Nach einem locker leichten „aber klar doch“ wird in eleganter Handkombination (nicht den Kaffee verschütten) das Feuerzeug aus der Tasche geholt.
Wichtig hierbei: Niemals das Feuerzeug anmachen. Zuvorkommende und emanzipierte Menschen geben dem Flirtpartner das Feuerzeug in völliger Sicherheit, es heile und sicher zurückzuerhalten.
Zudem sei bereits im Vorfeld stets darauf zu achten, beim Kiosk oder der Tankstelle immer das billigste der billigsten Feuerzeuge zu kaufen. Sternzeichen oder Firmennamen irritieren nur und zeugen nicht von Stil.
Haben wir nun also das Ritual der Feuerzeug Übergabe gemeistert, liegt es am Geber, den nächsten Schritt zu tun. Dies spielt sich in der Reihenfolge eines Überfalls oder einer Schlägerei ab. Die gegenüberstehen Person darf auf keinen Fall abweichen und entkommen.

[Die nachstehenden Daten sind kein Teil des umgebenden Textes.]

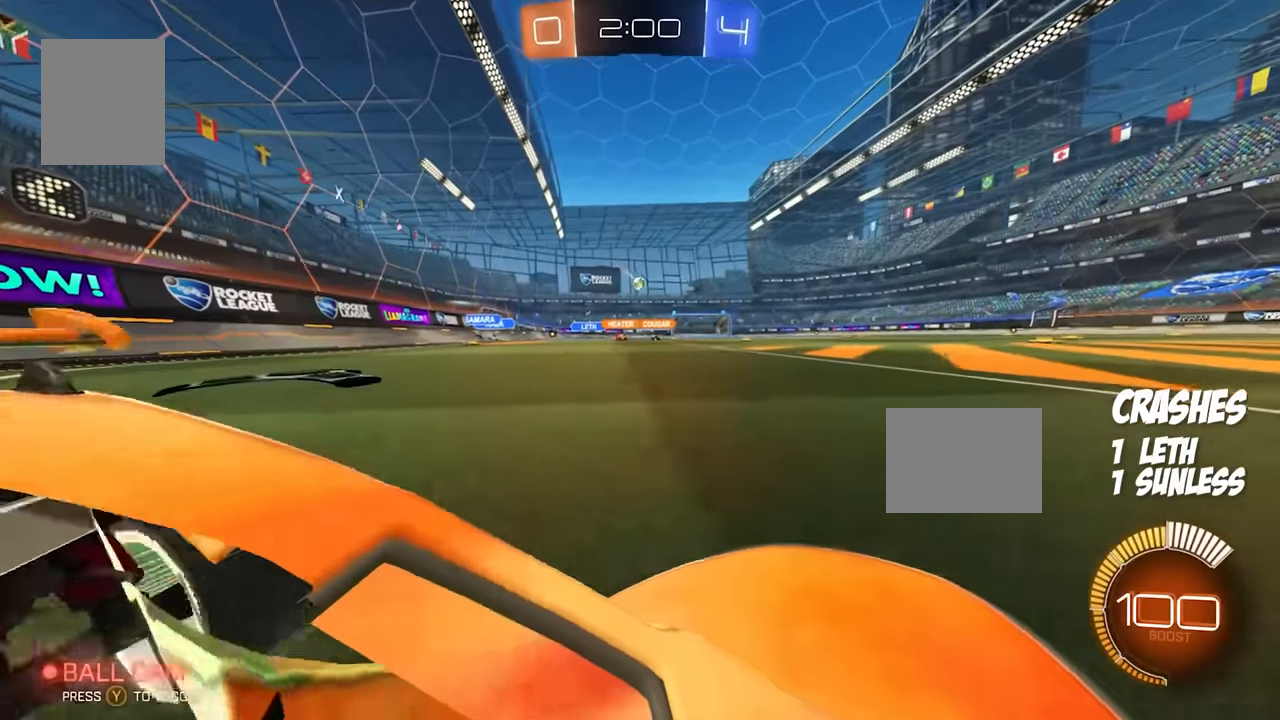
{"buttons": ["R2"], "events": [[300, "B", "down"], [416, "B", "up"]]}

Hier haben die Spontanen und Lustigen unter uns auf jeden Fall die bessere Karte gezogen.
Eine lustig verzogene Mimik und ein halbwegs lockerer Spruch sichern uns die nächsten 5 Minuten. Eine Konversation über das Wetter oder die langen Wartezeiten ist hier so angebracht wie Cheeseburger auf einem Veganer-Treffen.
Hier zählt einzig und allein Kreativität und Stil. Da wir immer noch den Vorteil der Sonnenbrille genießen, genügt jede Minute ein Blick auf die Uhr. Denn Ja, auch ein Flirt sollte einen gewissen zeitlichen Rahmen einhalten.
Spätestens eine Minute vor dem Eintreffen der Bahn geht es in die erste Stufe der heißen Phase: Die gemeinsamen Sitzplätze in der Bahn.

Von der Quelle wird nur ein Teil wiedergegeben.